At ScotKart we have always invested heavily in new technology, and have tested several electric go karts in Glasgow at both our Cambuslang and Clydebank tracks.

However our staff and customers have found the experience of racing electric Biz Karts, Sodi Karts, OTL Karts and Rimo Karts to be very disappointing for several reasons, compared to racing our fleet of Biz petrol karts –

• The weight of all those batteries mean that an electric go kart is substantially heavier than a petrol karts. This means that the handling is severely compromised, and they just don’t respond to your steering inputs, or go round corners the way that a go kart should, which spoils your enjoyment.

. It also means that any impact with the barrier or another kart has a lot more force than a normal go kart because of the weight, which creates major safety issues.

• You don’t have the same control over the accelerator pedal for a smooth driving style with lots’ of involvement and input – with electric karts the power is simply off or on, without the same response.

• There is no rumble and roar from the engine when you push the pedal to the metal – you really miss the vibrations, the sound and the smell of a petrol powered racing kart that makes you feel that you are driving a real racing machine just like Lewis Hamilton.

• They run out of juice quickly – the optimum run time is only 8 minutes, and by our experience they often don’t last that long. Compare that with our Le-Mans Team Challenges which offer up to 2 hours of non-stop racing, or Track Drive Experience which is 20% longer. Our karts are always ready to race and you are never sitting around waiting for a charge.

• The performance is very uneven as batteries fade over time, meaning some karts are faster than others. One Tripadvisor review of a London electric go kart track reported – ‘THERE IS A MASSIVE DIFFERENCE IN PERFORMANCE BETWEEN THESE ELECTRIC KARTS SO YOU ARE NOT RACING ON A LEVEL PLAYING FIELD! This venue uses electric karts. I’m all for a green approach but unfortunately these karts do not get charged up enough between sessions. I have been 4 times to this venue and on every occasion there has been a huge discrepancy between kart performance. I have been to many other venues with petrol karts and not had this problem.’

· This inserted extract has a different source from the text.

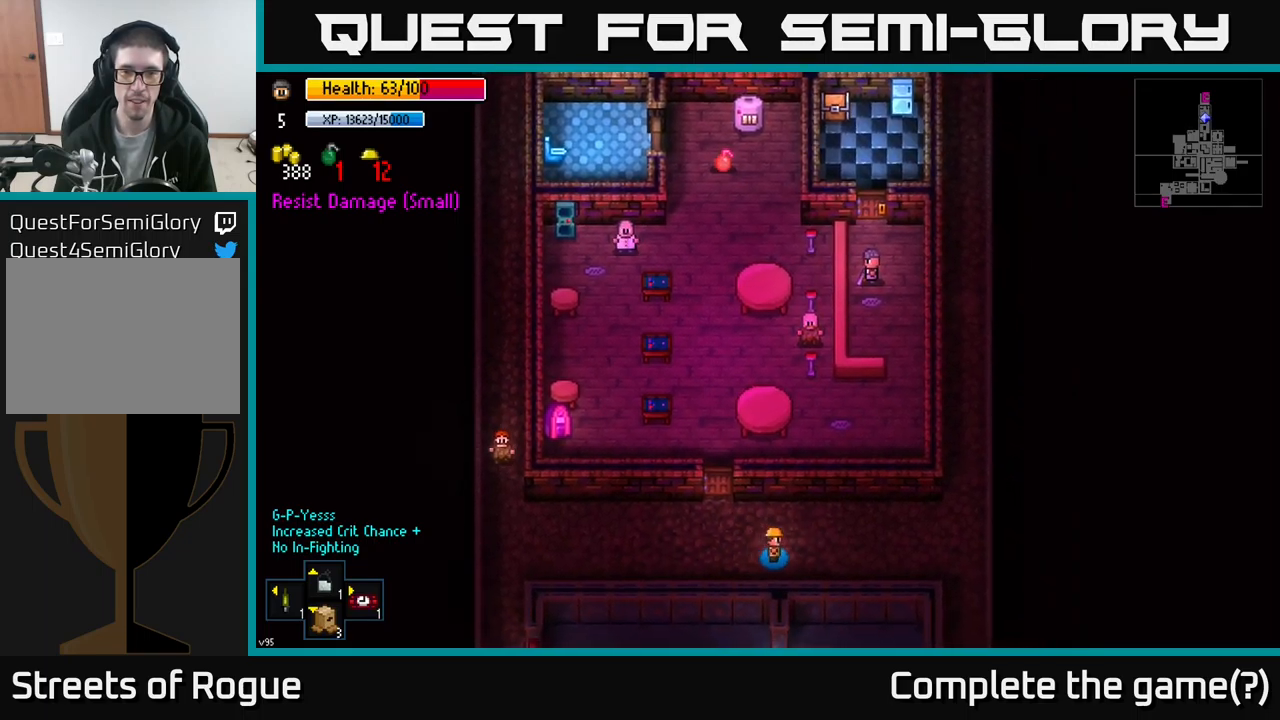
{"buttons": [], "left_stick": "right", "right_stick": "center", "events": []}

• We are not won over by the environmental arguments either for several reasons a). Because of the charging issues you need to manufacture at least 50% more karts for your fleet b). Most electricity in Scotland comes from burning fossil fuel c).The batteries are an ecological nightmare to manufacture and dispose d). The batteries need replacing on a very regular basis

The only argument for electric karts is no fumes, however the latest generation of Honda 4 Stroke engines consume very little petrol and have extremely low emissions, especially when combined with a catalytic convertor.

If you want an authentic kart racing experience in Glasgow, with lightweight, hi-performance karts, please visit ScotKart in Cambuslang or Clydebank.

You get the real deal as a driver at ScotKart, with not just the feel, smell and taste of real racing, but equally matched karts, which can just keep going all night.

It’s an intense, seat of the pants race experience unlike battery powered electric go karts which leave you wanting more.

As another kart track operator, Richard Ray, wrote about his karting experience in America –

‘I’ve run electrics at Velocity 17 in past years and Pole Position, Jersey City, last year.
Also gas karts at GPNY, LVGP, On Track Wallingford, CT, and On Track, Brookville, CT more recently.
Without consideration of the track itself, I much prefer the gas karts.’